Cette gouvernance d’un type nouveau pourrait être une occasion privilégiée pour aider à la valorisation économique des externalités positives du territoire et à la limitation des externalités négatives. Elle ouvre un champ d’investigation qui concerne le cœur de la dynamique de transformation économique de l’espace (évolution du tissu productif, nouvelles relations inter-entreprises, nouvelles spécialisations, délocalisations, relocalisations…), dépassant largement les enjeux logistiques.

Cette gouvernance, enfin, devra éviter de créer un nouvel échelon administratif, mais plutôt s’appuyer sur des relations partenariales plus informelles et plus souples, dotées de moyens financiers d’origine mixte (entreprises, collectivités).

On peut enfin revenir sur la problématique lourde dite du « facteur 4 » de réduction en 2050 des émissions de GES, car elle fait sens à cette notion de gouvernance locale. Tous les travaux actuellement disponibles invitent en effet à considérer que les technologies ne permettront d’atteindre qu’un facteur de 2 à 2,5. Le surplus doit être le produit des évolutions « comportementales » et organisationnelles de tous ordres, sans doute aussi bien des entreprises que des consommateurs finaux des produits. De telles évolutions interpellent évidemment les organisations, et les politiques publiques de tous niveaux. Il se pourrait bien que les collectivités locales, responsables de premier plan du développement économique, puissent tenir un grand rôle pour promouvoir des innovations.

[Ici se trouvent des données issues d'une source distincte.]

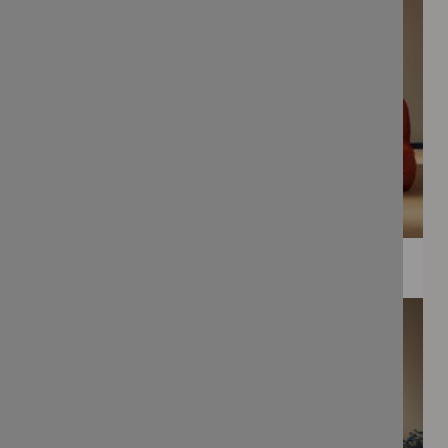
WEE PRINTS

Au final, la gouvernance territoriale de la logistique doit constituer une autre façon de comprendre et d’évaluer les mécanismes de création de valeur mettant en cause les flux physiques et d’informations induites par les activités humaines. Elle doit permettre d’envisager une intervention pour améliorer les localisations, organisations et processus de la logistique, et de les relier à d’autres domaines (énergie, production, ville…). Cette nouvelle gouvernance pose la question de nouvelles échelles géographiques.